> [SUPPLIED PASSAGE]
The new code is described in the current issue of Nature by Eran Segal of the Weizmann Institute in Israel and Jonathan Widom of Northwestern University in Illinois and their colleagues.
There are about 30 million nucleosomes in each human cell. So many are needed because the DNA strand wraps around each one only 1.65 times, in a twist containing 147 of its units, and the DNA molecule in a single chromosome can be up to 225 million units in length.
Biologists have suspected for years that some positions on the DNA, notably those where it bends most easily, might be more favorable for nucleosomes than others, but no overall pattern was apparent. Drs. Segal and Widom analyzed the sequence at some 200 sites in the yeast genome where nucleosomes are known to bind, and discovered that there is indeed a hidden pattern.
Knowing the pattern, they were able to predict the placement of about 50 percent of the nucleosomes in other organisms.
The pattern is a combination of sequences that makes it easier for the DNA to bend itself and wrap tightly around a nucleosome. But the pattern requires only some of the sequences to be present in each nucleosome binding site, so it is not obvious. The looseness of its requirements is presumably the reason it does not conflict with the genetic code, which also has a little bit of redundancy or wiggle room built into it.
Having the sequence of units in DNA determine the placement of nucleosomes would explain a puzzling feature of transcription factors, the proteins that activate genes. The transcription factors recognize short sequences of DNA, about six to eight units in length, which lie just in front of the gene to be transcribed.
But these short sequences occur so often in the DNA that the transcription factors, it seemed, must often bind to the wrong ones. Dr. Segal, a computational biologist, believes that the wrong sites are in fact inaccessible because they lie in the part of the DNA wrapped around a nucleosome. The transcription factors can only see sites in the naked DNA that lies between two nucleosomes.

> [ACTIONS TO TAKE]
[1] In the nucleosome passage, how many times does the DNA strand wrap around each nucleosome?
[2] Reproduce the nucleosome passage word for word, from "But these short" up to and including "between two nucleosomes.".

> [GIVEN DATA]
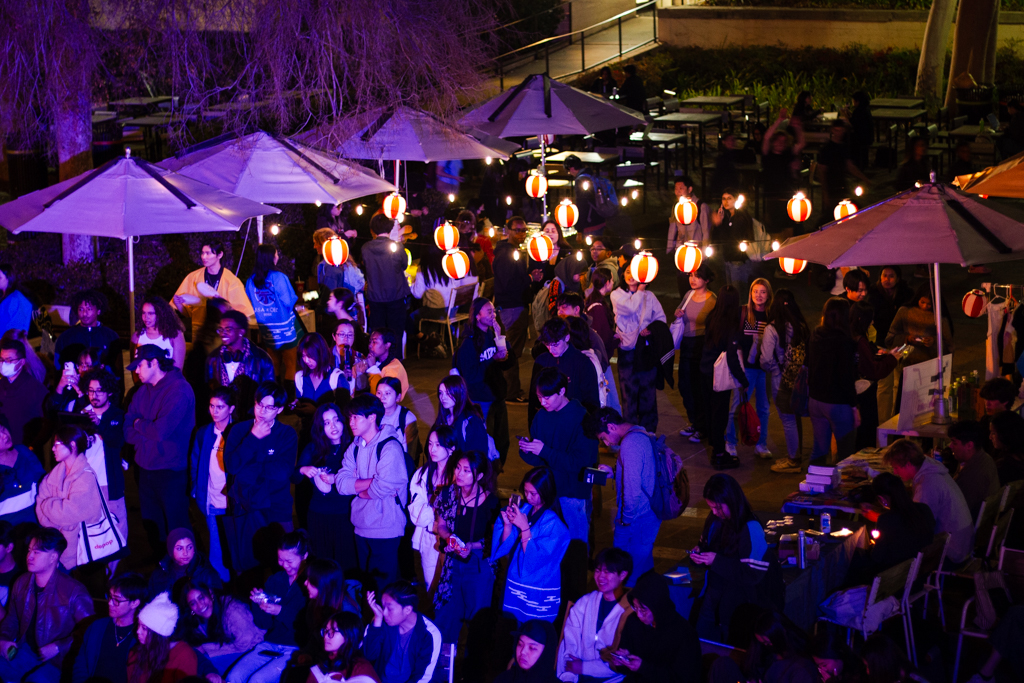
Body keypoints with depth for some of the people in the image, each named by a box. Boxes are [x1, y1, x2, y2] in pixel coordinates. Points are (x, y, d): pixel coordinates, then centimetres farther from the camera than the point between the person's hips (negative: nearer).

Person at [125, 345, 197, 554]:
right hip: (146, 467, 8)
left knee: (176, 527, 0)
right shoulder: (144, 390, 9)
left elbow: (161, 430, -24)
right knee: (151, 525, 16)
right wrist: (147, 435, -12)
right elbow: (128, 429, 6)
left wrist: (139, 424, -6)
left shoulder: (179, 390, -16)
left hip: (171, 471, -8)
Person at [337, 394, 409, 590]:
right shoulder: (354, 447, 9)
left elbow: (382, 488, -24)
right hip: (361, 527, 7)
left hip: (385, 531, -7)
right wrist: (371, 483, -14)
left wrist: (358, 489, -6)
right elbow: (341, 483, -1)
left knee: (382, 586, -1)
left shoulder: (390, 447, -14)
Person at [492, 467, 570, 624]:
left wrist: (524, 528, -26)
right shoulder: (524, 509, 1)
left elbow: (535, 559, -22)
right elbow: (505, 546, 4)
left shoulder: (554, 524, -16)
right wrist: (508, 524, -13)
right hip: (514, 587, 6)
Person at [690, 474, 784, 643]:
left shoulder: (751, 529, -16)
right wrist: (698, 553, -1)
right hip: (717, 584, 6)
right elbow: (705, 545, 23)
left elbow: (753, 574, -19)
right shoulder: (715, 521, 4)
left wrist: (717, 561, -22)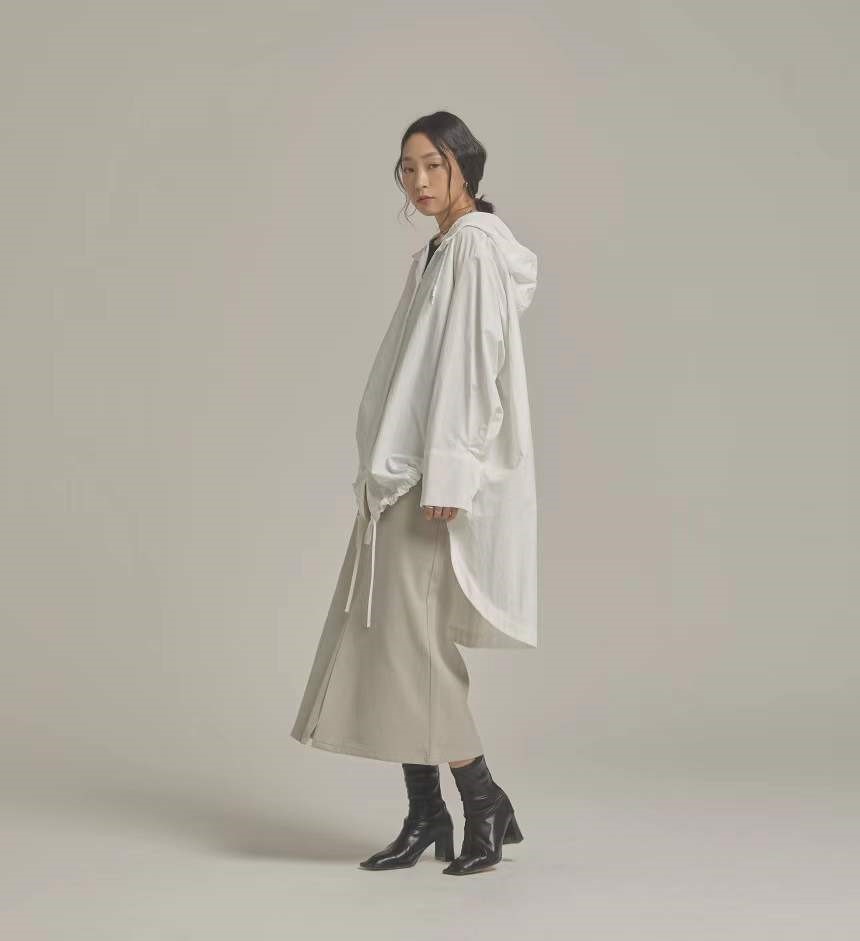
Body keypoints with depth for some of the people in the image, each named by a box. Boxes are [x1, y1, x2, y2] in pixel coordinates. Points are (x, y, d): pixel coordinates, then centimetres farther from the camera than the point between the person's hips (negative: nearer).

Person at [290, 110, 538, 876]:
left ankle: (484, 802, 4)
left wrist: (444, 477, -23)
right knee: (389, 638, 7)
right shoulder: (438, 251, 18)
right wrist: (392, 469, 18)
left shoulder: (476, 245, -9)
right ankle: (426, 815, 12)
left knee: (408, 639, -8)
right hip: (403, 471, 10)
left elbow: (473, 361, -18)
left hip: (435, 473, -10)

> [SOLUTION LIST]
[1] About 1.65 times.

[2]
But these short sequences occur so often in the DNA that the transcription factors, it seemed, must often bind to the wrong ones. Dr. Segal, a computational biologist, believes that the wrong sites are in fact inaccessible because they lie in the part of the DNA wrapped around a nucleosome. The transcription factors can only see sites in the naked DNA that lies between two nucleosomes.